Blyth called the elimination of police-supported street sweeps a good thing, saying it reduces conflict and tension in the area.
But she said it needs to be replaced with something else, anchored in the community.
“The solution isn’t just to go away, it’s … to find a model of helping people which isn’t just taking people’s stuff and throwing it in a garbage can which is creating more hostility,” she said.
“We need to involve the community so they are helping each other and helping themselves.
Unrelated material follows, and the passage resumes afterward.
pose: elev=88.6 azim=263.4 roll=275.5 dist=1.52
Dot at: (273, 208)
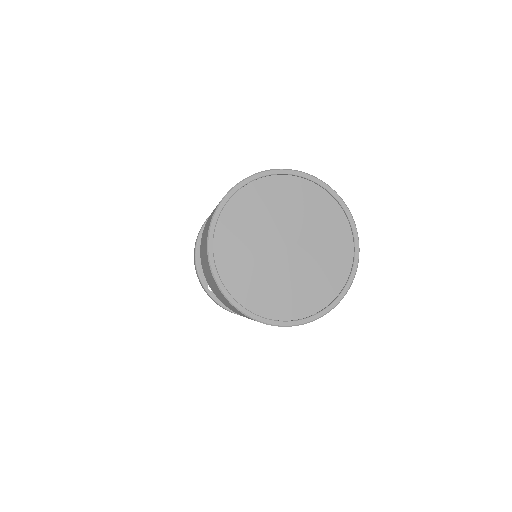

More dumpsters, getting people opportunities to collect their own garbage, getting people from the community to help each other get rid of the garbage, we need a bathroom immediately.”
The City of Vancouver declined to provide someone for an on-camera interview, but in a statement, deputy general manager of engineering Taryn Scollard suggested work of that nature was underway.
The city has deployed extra trash bins in the area, she said, and plans were in the works for engineering staff to work with community groups and the homeless to conduct sidewalk cleaning.
“This work will begin at some point next week, noting that we need to provide time to community groups to organize a block stewardship program to assist with this work, and to provide them with tools that they need to be successful,” the statement reads.
Scollard said the city was also meeting with a coalition of community groups to identify “short- and long-term solutions that support people experiencing homelessness and to keep them and their belongings safe, while maintaining street cleanliness and accessibility. ”
In the meantime, it appears the tents will remain a regular fixture of the area.
“People have nowhere to go and nowhere to turn,” O’Sullivan said.
“We don’t have a lot of options going on around here in the Downtown Eastside of Vancouver.”